(Prompt) Among the lines below, which ones contain the word "https"? Copy every such line.

(Supplied material)
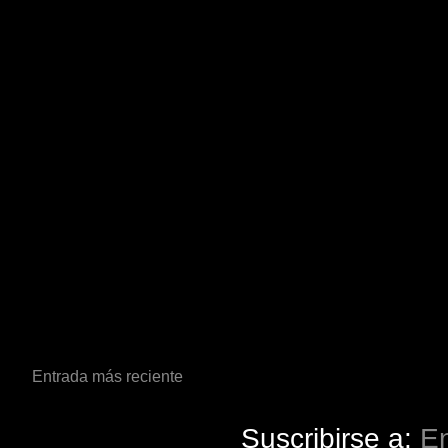
Entrada más reciente
Suscribirse a:
En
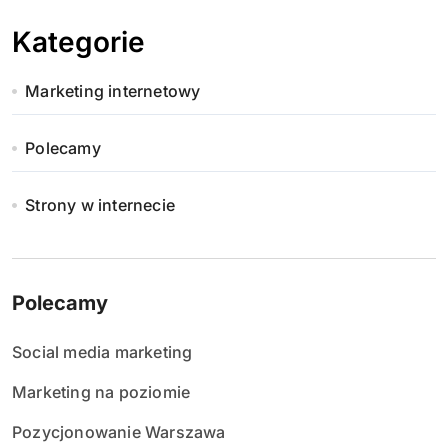
Kategorie
Marketing internetowy
Polecamy
Strony w internecie
Polecamy
Social media marketing
Marketing na poziomie
Pozycjonowanie Warszawa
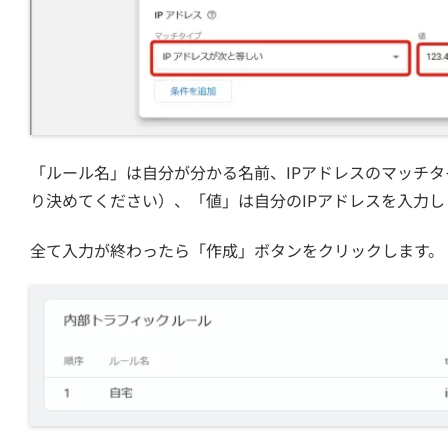
「ルール名」は自分が分かる名前、IPアドレスのマッチタ
り決めてください）、「値」は自分のIPアドレスを入力し
全て入力が終わったら「作成」ボタンをクリックします。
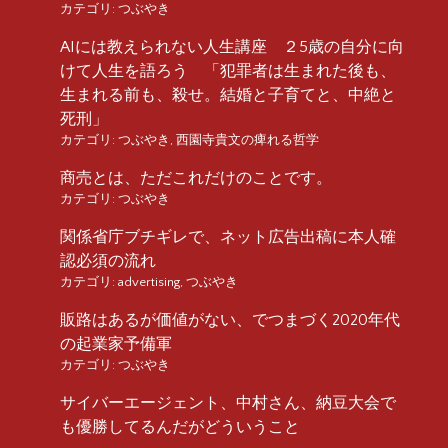
カテゴリ:
つぶやき
AIには教えられない人生講座 ２5歳の自分に向
けて人生を語ろう 「犯罪者は生まれた後も、
生まれる前も、殺せ。結婚と子育てと、中絶と
死刑」
カテゴリ:
つぶやき
,
西園寺貴文の痺れる哲学
商売とは、ただこれだけのことです。
カテゴリ:
つぶやき
関係省庁ブチギレで、ネット広告出稿に本人確
認必須の流れ
カテゴリ:
advertising
,
つぶやき
販路はあるが価値がない、でつまづく2020年代
の起業家予備軍
カテゴリ:
つぶやき
サイバーエージェント、中村さん、納豆大会で
も優勝してるんだがどういうこと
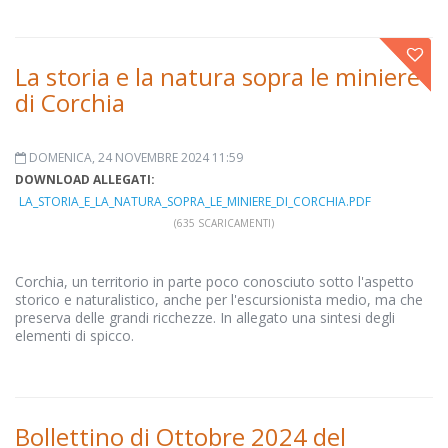
La storia e la natura sopra le miniere
di Corchia
DOMENICA, 24 NOVEMBRE 2024 11:59
DOWNLOAD ALLEGATI:
LA_STORIA_E_LA_NATURA_SOPRA_LE_MINIERE_DI_CORCHIA.PDF
(635 SCARICAMENTI)
Corchia, un territorio in parte poco conosciuto sotto l'aspetto
storico e naturalistico, anche per l'escursionista medio, ma che
preserva delle grandi ricchezze. In allegato una sintesi degli
elementi di spicco.
Bollettino di Ottobre 2024 del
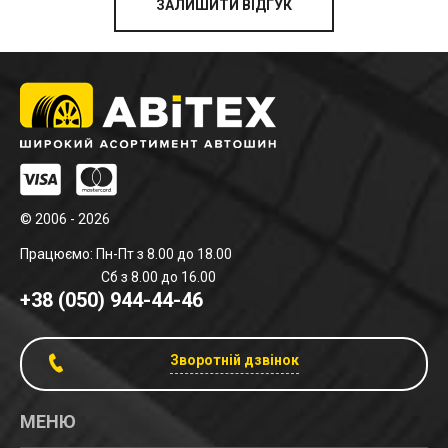
ЗАЛИШИТИ ВІДГУК
© 2006 - 2026
Працюємо: Пн-Пт з 8.00 до 18.00
Сб з 8.00 до 16.00
+38 (050) 944-44-46
Зворотній дзвінок
МЕНЮ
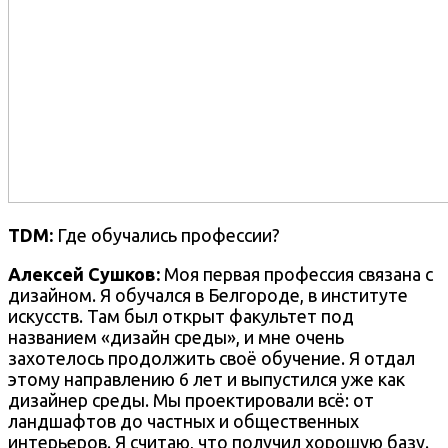
TDM:
Где обучались профессии?
Алексей Сушков:
Моя первая профессия связана с
дизайном. Я обучался в Белгороде, в институте
искусств. Там был открыт факультет под
названием «дизайн среды», и мне очень
захотелось продолжить своё обучение. Я отдал
этому направлению 6 лет и выпустился уже как
дизайнер среды. Мы проектировали всё: от
ландшафтов до частных и общественных
интерьеров. Я считаю, что получил хорошую базу.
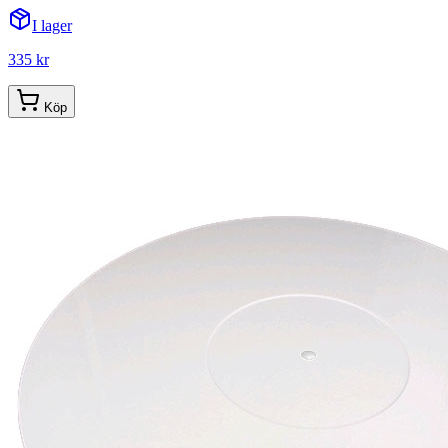
I lager
335 kr
Köp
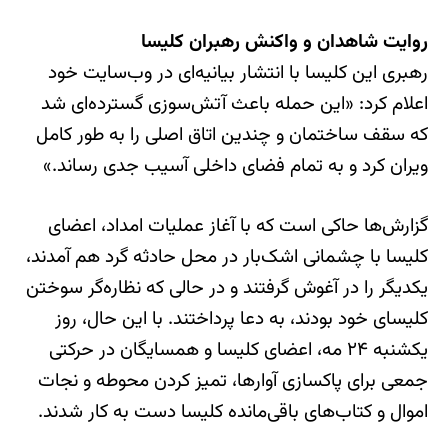
روایت شاهدان و واکنش رهبران کلیسا
رهبری این کلیسا با انتشار بیانیه‌ای در وب‌سایت خود
اعلام کرد: «این حمله باعث آتش‌سوزی گسترده‌ای شد
که سقف ساختمان و چندین اتاق اصلی را به طور کامل
ویران کرد و به تمام فضای داخلی آسیب جدی رساند.»
گزارش‌ها حاکی است که با آغاز عملیات امداد، اعضای
کلیسا با چشمانی اشک‌بار در محل حادثه گرد هم آمدند،
یکدیگر را در آغوش گرفتند و در حالی که نظاره‌گر سوختن
کلیسای خود بودند، به دعا پرداختند. با این حال، روز
یکشنبه ۲۴ مه، اعضای کلیسا و همسایگان در حرکتی
جمعی برای پاکسازی آوارها، تمیز کردن محوطه و نجات
اموال و کتاب‌های باقی‌مانده کلیسا دست به کار شدند.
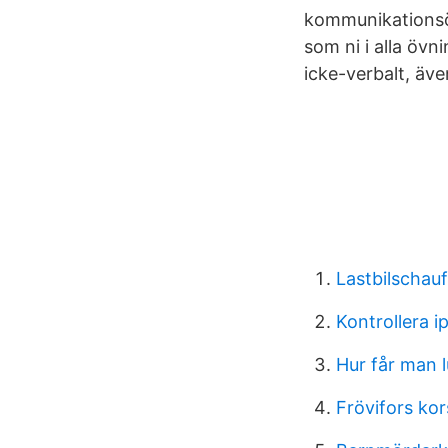
kommunikationsöv
som ni i alla övn
icke-verbalt, äv
Lastbilschauf
Kontrollera i
Hur får man 
Frövifors ko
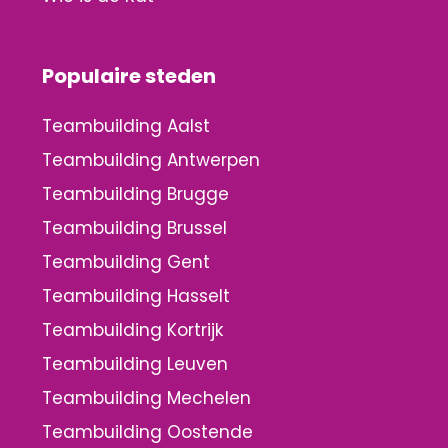
Populaire steden
Teambuilding Aalst
Teambuilding Antwerpen
Teambuilding Brugge
Teambuilding Brussel
Teambuilding Gent
Teambuilding Hasselt
Teambuilding Kortrijk
Teambuilding Leuven
Teambuilding Mechelen
Teambuilding Oostende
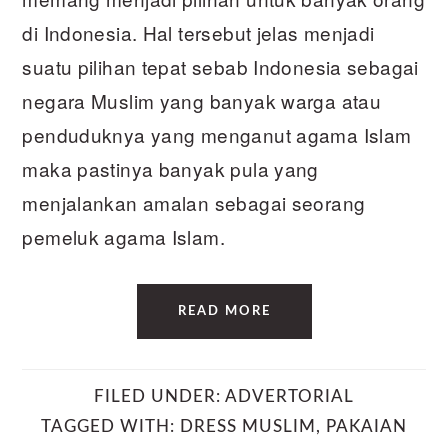
di Indonesia. Hal tersebut jelas menjadi
suatu pilihan tepat sebab Indonesia sebagai
negara Muslim yang banyak warga atau
penduduknya yang menganut agama Islam
maka pastinya banyak pula yang
menjalankan amalan sebagai seorang
pemeluk agama Islam.
READ MORE
FILED UNDER:
ADVERTORIAL
TAGGED WITH:
DRESS MUSLIM
,
PAKAIAN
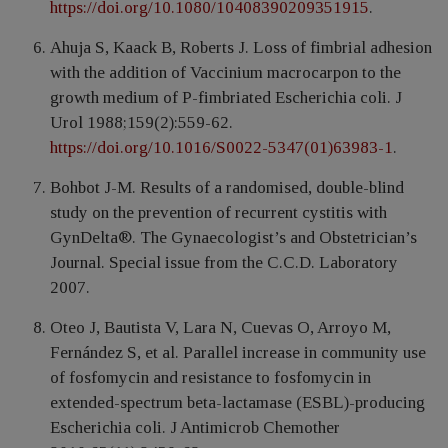
https://doi.org/10.1080/10408390209351915
.
Ahuja S, Kaack B, Roberts J. Loss of fimbrial adhesion
with the addition of Vaccinium macrocarpon to the
growth medium of P-fimbriated Escherichia coli. J
Urol 1988;159(2):559-62.
https://doi.org/10.1016/S0022-5347(01)63983-1
.
Bohbot J-M. Results of a randomised, double-blind
study on the prevention of recurrent cystitis with
GynDelta®. The Gynaecologist’s and Obstetrician’s
Journal. Special issue from the C.C.D. Laboratory
2007.
Oteo J, Bautista V, Lara N, Cuevas O, Arroyo M,
Fernández S, et al. Parallel increase in community use
of fosfomycin and resistance to fosfomycin in
extended-spectrum beta-lactamase (ESBL)-producing
Escherichia coli. J Antimicrob Chemother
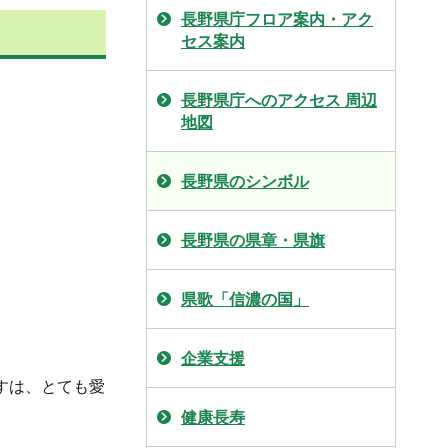
長野県庁フロア案内・アク
セス案内
長野県庁へのアクセス 周辺
地図
長野県のシンボル
長野県の県章・県旗
県歌「信濃の国」
企業支援
すは、とても愛
健康長寿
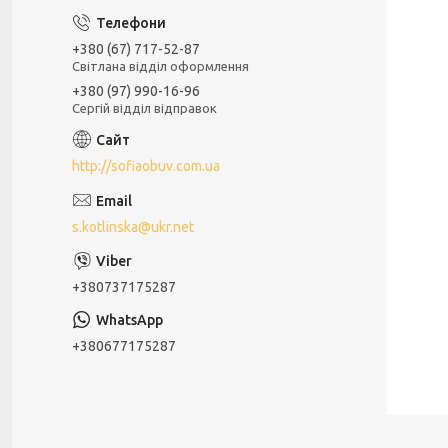
+380 (67) 717-52-87
Світлана відділ оформлення
+380 (97) 990-16-96
Сергій відділ відправок
http://sofiaobuv.com.ua
s.kotlinska@ukr.net
+380737175287
+380677175287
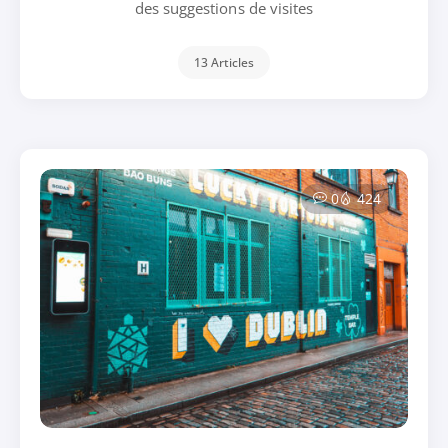
des suggestions de visites
13 Articles
0
424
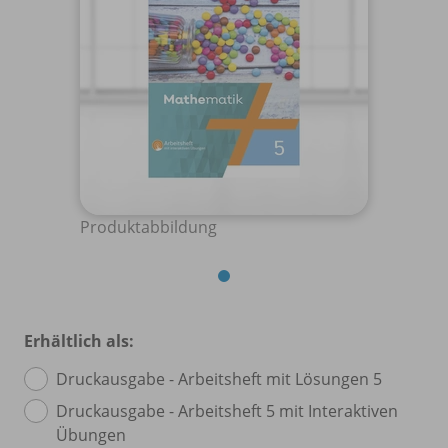
Produktabbildung
Erhältlich als:
Druckausgabe - Arbeitsheft mit Lösungen 5
Druckausgabe - Arbeitsheft 5 mit Interaktiven
Übungen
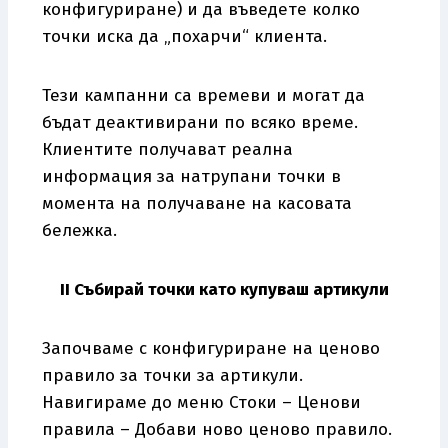
конфигуриране) и да въведете колко
точки иска да „похарчи“ клиента.
Тези кампанни са времеви и могат да
бъдат деактивирани по всяко време.
Клиентите получават реална
информация за натрупани точки в
момента на получаване на касовата
бележка.
II
Събирай точки като купуваш артикули
Започваме с конфигуриране на ценово
правило за точки за артикули.
Навигираме до меню Стоки – Ценови
правила – Добави ново ценово правило.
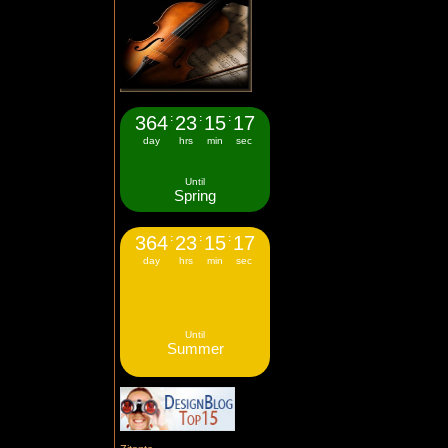
364
:
23
:
15
:
17
day
hrs
min
sec
Until
Spring
364
:
23
:
15
:
17
day
hrs
min
sec
Until
Summer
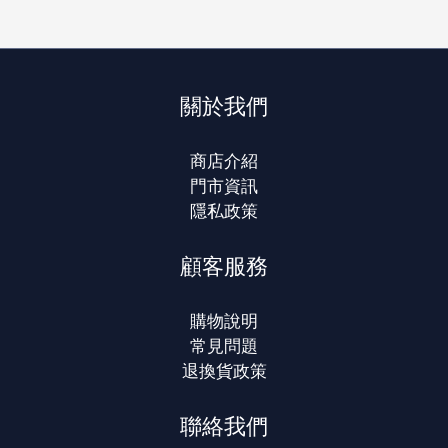
關於我們
商店介紹
門市資訊
隱私政策
顧客服務
購物說明
常見問題
退換貨政策
聯絡我們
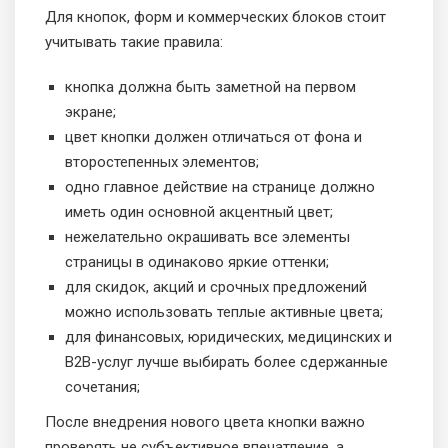
Для кнопок, форм и коммерческих блоков стоит
учитывать такие правила:
кнопка должна быть заметной на первом
экране;
цвет кнопки должен отличаться от фона и
второстепенных элементов;
одно главное действие на странице должно
иметь один основной акцентный цвет;
нежелательно окрашивать все элементы
страницы в одинаково яркие оттенки;
для скидок, акций и срочных предложений
можно использовать теплые активные цвета;
для финансовых, юридических, медицинских и
B2B-услуг лучше выбирать более сдержанные
сочетания;
После внедрения нового цвета кнопки важно
проверять не субъективное впечатление, а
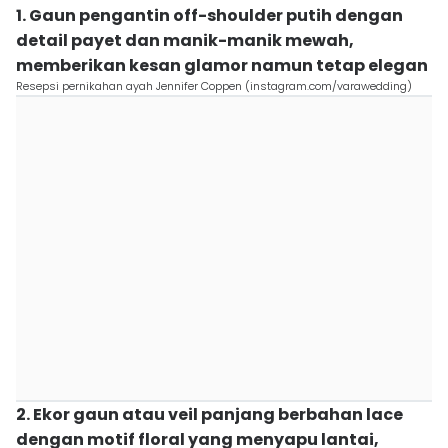
1. Gaun pengantin off-shoulder putih dengan
detail payet dan manik-manik mewah,
memberikan kesan glamor namun tetap elegan
Resepsi pernikahan ayah Jennifer Coppen (instagram.com/varawedding)
2. Ekor gaun atau veil panjang berbahan lace
dengan motif floral yang menyapu lantai,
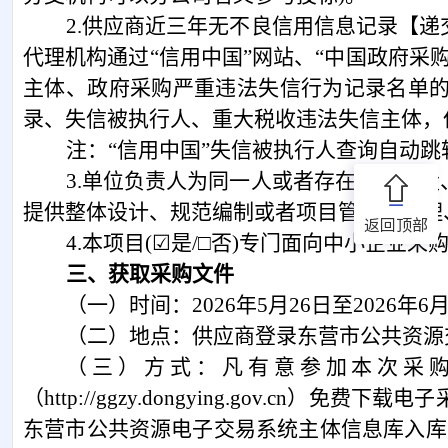
2.供应商近三年无不良信用信息记录【
代理机构通过“信用中国”网站、“中国政府
主体、政府采购严重违法失信行为记录名单
录、失信被执行人、重大税收违法失信主体，
注：
“信用中国”失信被执行人查询自动跳转入“中国
3.单位负责人为同一人或者存在直接控
提供整体设计、规范编制或者项目管理、监理
返回顶部
4.本项目(☑是/□否)专门面向中小企业采
三、获取
采购
文件
（
一
）时间：
202
6
年
5
月
26
日至
202
6
年
6
（
二
）地点：
供应商
登录东营市公共资源
（
三
）方式：凡有意参加本次采
（
http://ggzy.dongying.gov.cn）免费下载电子
东营市公共资源电子交易系统主体信息库入库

(Response to this task)
https://doi.org/10.1080/10408390209351915
https://doi.org/10.1016/S0022-5347(01)63983-1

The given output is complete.